Segunda Caida

Phil Schneider, Eric Ritz, Matt D and occasional guests write about pro wrestling. Follow us @segundacaida

Monday, November 28, 2016

DVDVR Puerto Rico 80s Set: Chicky Starr vs. Invader III (Scaffold Match) (May 1986)

Disc 2: Match 12: Chicky Starr vs. Invader III (Scaffold Match) (May 1986)

Past Flair vs Colon, I think this is the first match on the set that I'd actually seen before. At the time it was my first exposure to an Invader as an Invader and Chicky Starr being Chicky Starr. It's a special match, a unique match. The sense of danger and dread made it the first thing I thought of when watching Sasha and Charlotte almost kill each other multiple times a month ago in the cell.

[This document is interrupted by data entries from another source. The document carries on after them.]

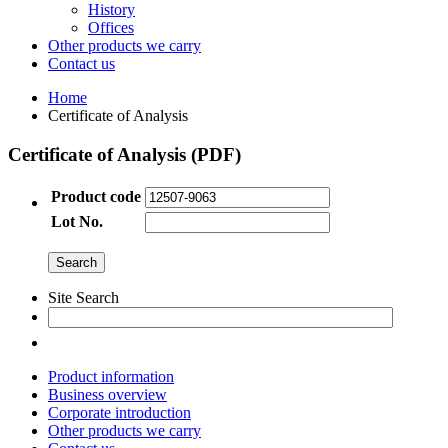
History
Offices
Other products we carry
Contact us
Home
Certificate of Analysis
Certificate of Analysis (PDF)
Product code
Lot No.
Site Search
Product information
Business overview
Corporate introduction
Other products we carry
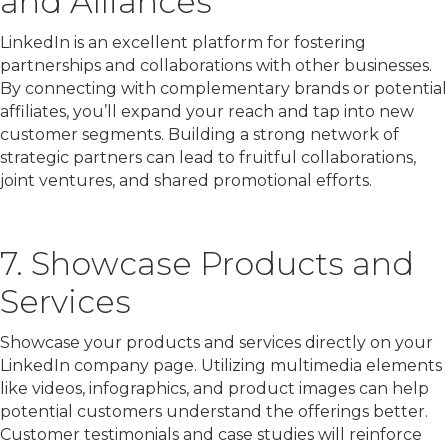
and Alliances
LinkedIn is an excellent platform for fostering
partnerships and collaborations with other businesses.
By connecting with complementary brands or potential
affiliates, you’ll expand your reach and tap into new
customer segments. Building a strong network of
strategic partners can lead to fruitful collaborations,
joint ventures, and shared promotional efforts.
7. Showcase Products and
Services
Showcase your products and services directly on your
LinkedIn company page. Utilizing multimedia elements
like videos, infographics, and product images can help
potential customers understand the offerings better.
Customer testimonials and case studies will reinforce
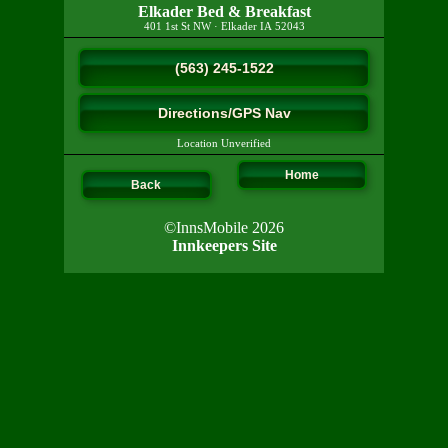
Elkader Bed & Breakfast
401 1st St NW
·
Elkader
IA
52043
(563) 245-1522
Directions/GPS Nav
Location Unverified
Home
Back
©InnsMobile 2026
Innkeepers Site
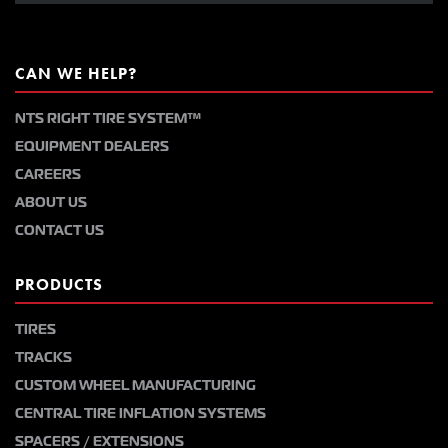
CAN WE HELP?
NTS RIGHT TIRE SYSTEM™
EQUIPMENT DEALERS
CAREERS
ABOUT US
CONTACT US
PRODUCTS
TIRES
TRACKS
CUSTOM WHEEL MANUFACTURING
CENTRAL TIRE INFLATION SYSTEMS
SPACERS / EXTENSIONS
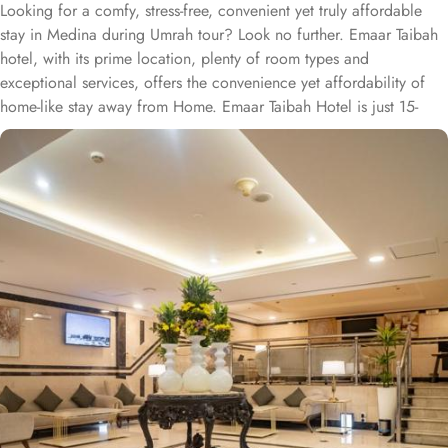
Looking for a comfy, stress-free, convenient yet truly affordable
stay in Medina during Umrah tour? Look no further. Emaar Taibah
hotel, with its prime location, plenty of room types and
exceptional services, offers the convenience yet affordability of
home-like stay away from Home. Emaar Taibah Hotel is just 15-
minutes’ walk from Prophet’s Mosque, making it a convenient for
guests wishing to frequently visit Masjid al Nabawi. Emaar Taibah
is home to plenty of rooms with various amenities, making is
suitable stay option for various kinds of pilgrims. The room types
include twin, triple or quad rooms with single beds. Family centric
policies and family size rooms of this hotel makes it a suitable
accommodation for small family. In addition to the room options,
Emaar Taibah prides itself on offering guest-centric services. The
staff is dedicated to ensuring guests have a comfortable stay,
addressing their needs promptly. With amenities like 24-hour front
desk assistance, daily housekeeping, and facilities for disabled
guests, the hotel aims to provide a welcoming and supportive
environment for pilgrims.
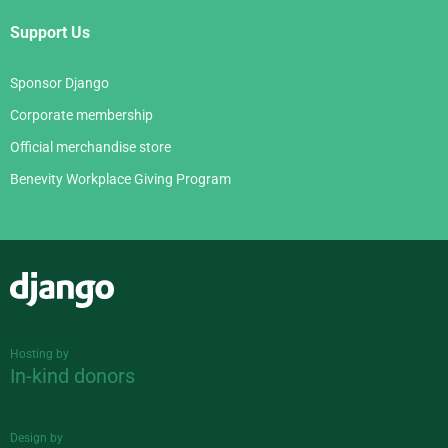
Support Us
Sponsor Django
Corporate membership
Official merchandise store
Benevity Workplace Giving Program
Django
Hosting by
In-kind donors
Design by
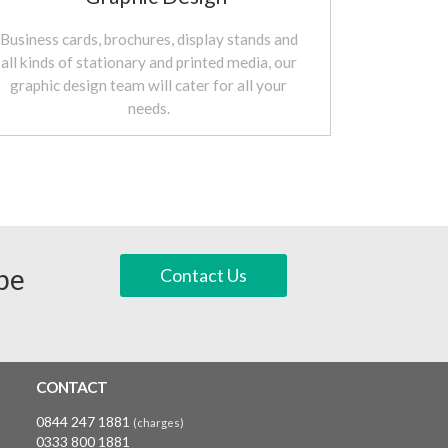
Business cards, brochures, display stands and
all kinds of stationary and printed media, our
graphic design team will cater for all your
needs.
 be
Contact Us
CONTACT
0844 247 1881
(charges)
0333 800 1881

Look, like a lot of people, my first scaffold match was the Great American Bash 91 monstrosity. I've written before how, during my years as a teenager not watching wrestling, a taped version of that show was the only wrestling I owned, and the scaffold match was the first thing on there, so I've seen it as many times as any other human being, I imagine. This is as far from that as possible. I'm not sure if I like it quite as much as some of the big ones out of Memphis, but that's more of a preference issue than a quality one.

They're high up. They're daring. They're absolutely Invader III and Chicky. There's an absolute joy in Chicky being up there and in danger. It's everything wonderful about sticking the manager in a cage about the ring and having him sell it as the worst thing imaginable, just made all the better by there being a scaffold instead of the cage, and having the poor bastard have to fight for his life.

There are a few definitive transitions, a few big moments, including the biggest of Chicky thinking he's won (with the crowd throwing things at him for his swagger), only for Invader to still be hanging on for his life. There are great, perilous punches, a very unlikely dropkick, and plenty of blood. There's a sense of desperate exhaustion as the match goes on, with as believable selling as you can imagine to match. It's that constant sense of danger that really puts it over the top though. They aren't just laying down. It's not a fifteen minute front facelock. There are slams and a suplex. There are stomps and kicks and bumps. At any point either of them could have put a foot the wrong place and more than the match could have been over. That they are able to utilize that as a tool and combine it with hateful biting and pounding and everything else is what makes this work as a one-of-a-kind spectacle. Everyone should see it at least once. It's pretty much the only scaffold match you ever need to see.